If there are weaknesses, these may be more pronounced overseas, where Topps’s immature 20-store portfolio in the Netherlands enjoys fewer economies of scale than its domestic base. This month’s purchase by Travis Perkins of Tile Giant, a smaller rival, may also prove troublesome, given the deep pockets of its new owner.
Even so, a current-year earnings multiple of 9.6 times and dividend yield of 6.8 per cent appears too cheap. But, with the likes of Kingfisher due to update investors tomorrow and sentiment set to remain against DIY stocks for the short term, the shares, at 164¼p, are best avoided now and revisited in the new year.
KCom
The credit crunch appears to have done little to dampen speculation that the former Kingston Communications is a possible private equity target since Hull City Council broke its historic link six months ago by selling its remaining 31 per cent stake.
The predictable cashflows from its residential business are seen to make it an obvious target for a financial buyer.
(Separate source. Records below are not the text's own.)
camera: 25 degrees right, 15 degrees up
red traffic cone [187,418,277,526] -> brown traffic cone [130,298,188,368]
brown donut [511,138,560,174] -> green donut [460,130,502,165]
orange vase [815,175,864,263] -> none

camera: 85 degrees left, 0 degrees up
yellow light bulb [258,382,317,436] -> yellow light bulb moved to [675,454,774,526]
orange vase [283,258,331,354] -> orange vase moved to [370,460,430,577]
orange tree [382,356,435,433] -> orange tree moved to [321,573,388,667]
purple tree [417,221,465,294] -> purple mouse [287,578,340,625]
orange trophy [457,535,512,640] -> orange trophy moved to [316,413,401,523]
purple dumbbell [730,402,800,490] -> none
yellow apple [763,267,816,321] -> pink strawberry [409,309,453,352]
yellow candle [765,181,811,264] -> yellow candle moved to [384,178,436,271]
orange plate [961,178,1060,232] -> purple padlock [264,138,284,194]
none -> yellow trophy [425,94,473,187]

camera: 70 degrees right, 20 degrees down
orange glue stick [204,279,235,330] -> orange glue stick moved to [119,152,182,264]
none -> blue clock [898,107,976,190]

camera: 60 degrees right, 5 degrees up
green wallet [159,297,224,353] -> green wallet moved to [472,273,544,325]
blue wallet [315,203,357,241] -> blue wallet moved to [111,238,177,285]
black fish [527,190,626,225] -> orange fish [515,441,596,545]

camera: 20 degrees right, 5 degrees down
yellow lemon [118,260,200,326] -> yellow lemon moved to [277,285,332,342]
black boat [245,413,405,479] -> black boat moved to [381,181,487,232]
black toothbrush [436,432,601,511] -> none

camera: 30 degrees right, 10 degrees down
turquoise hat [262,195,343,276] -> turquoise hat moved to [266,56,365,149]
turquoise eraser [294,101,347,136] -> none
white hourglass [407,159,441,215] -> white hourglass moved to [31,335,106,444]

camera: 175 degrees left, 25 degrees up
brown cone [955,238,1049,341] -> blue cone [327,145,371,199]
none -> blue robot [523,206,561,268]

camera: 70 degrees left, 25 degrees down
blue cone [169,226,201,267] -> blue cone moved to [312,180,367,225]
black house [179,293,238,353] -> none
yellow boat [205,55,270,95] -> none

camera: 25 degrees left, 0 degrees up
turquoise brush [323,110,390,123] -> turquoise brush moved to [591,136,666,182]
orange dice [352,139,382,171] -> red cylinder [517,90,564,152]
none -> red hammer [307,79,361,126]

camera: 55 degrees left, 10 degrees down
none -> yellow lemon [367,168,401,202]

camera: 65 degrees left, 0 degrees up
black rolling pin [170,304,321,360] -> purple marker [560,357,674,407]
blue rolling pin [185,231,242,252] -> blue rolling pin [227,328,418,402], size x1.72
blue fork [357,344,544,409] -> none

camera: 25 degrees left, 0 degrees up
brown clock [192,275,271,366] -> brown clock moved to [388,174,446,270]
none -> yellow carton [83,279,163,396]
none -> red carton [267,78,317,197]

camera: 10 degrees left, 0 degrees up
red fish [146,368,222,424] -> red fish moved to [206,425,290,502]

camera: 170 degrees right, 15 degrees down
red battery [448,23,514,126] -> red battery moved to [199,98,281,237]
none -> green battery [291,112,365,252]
Such speculation has not stopped the shares falling 25 per cent since then, while yesterday’s half-year figures did little to ease the pressure on Malcolm Fallen, chief executive, to break up his charge.
The numbers were broadly in line with forecasts and management sought to underline its confidence with a hefty rise in interim dividend of 45 per cent.
But pre-tax profits were down 48 per cent to £5.3 million and the company felt compelled to reiterate September’s warning about its exposure to the financial services sector, where it works with big banks and insurers. No contracts have yet been cancelled, although KCom – which today generates more than 90 per cent of its revenues from the business telecoms sector rather than from residential consumers in Hull – is bracing itself for some work to be delayed. But the company is just as likely to use its cash to consolidate its sector rather than fall prey itself. This means that, even with the shares near a 12-month low and trading at just nine times 2008 earnings, they are best avoided for now.
Bloomsbury
Every period of stock market volatility throws up anomalies in valuation, but few can be as extreme as that at Bloomsbury. Shares in the book publisher have fallen 25 per cent over the past month, and 16 per cent in the past week alone, despite the fact that the company has said nothing new since September’s first-half results. Indeed, the only intervening Stock Exchange announcements have been those detailing directors’ buying of shares. Such has been the sell-off that, at yesterday’s 120½p, Bloomsbury trades at just four times this year’s earnings once the company’s forecast year-end cash of £40 million has been stripped out. Even allowing for the halving of forecast profits next year from the absence of Harry Potter, that still, minus cash, equates to eight times 2008 numbers on Dresdner Kleinwort’s estimates.
True, those who rode the JK Rowling phenomenon might feel little reason to revisit the shares until the postPotter future becomes clearer. And predictions of earnings growth of only 2 per cent in 2009 do little to enthuse. But Bloomsbury is free of the debt of its media sector peers, while the small-ticket nature of spending on books should provide a degree of insulation against a consumer slowdown. The Harry Potter box sets should sell well this Christmas, as might the likes of The River Cottage Fish Book. The launch of online reference databases and the final Potter paperback also provides hope for next year. Worth a look.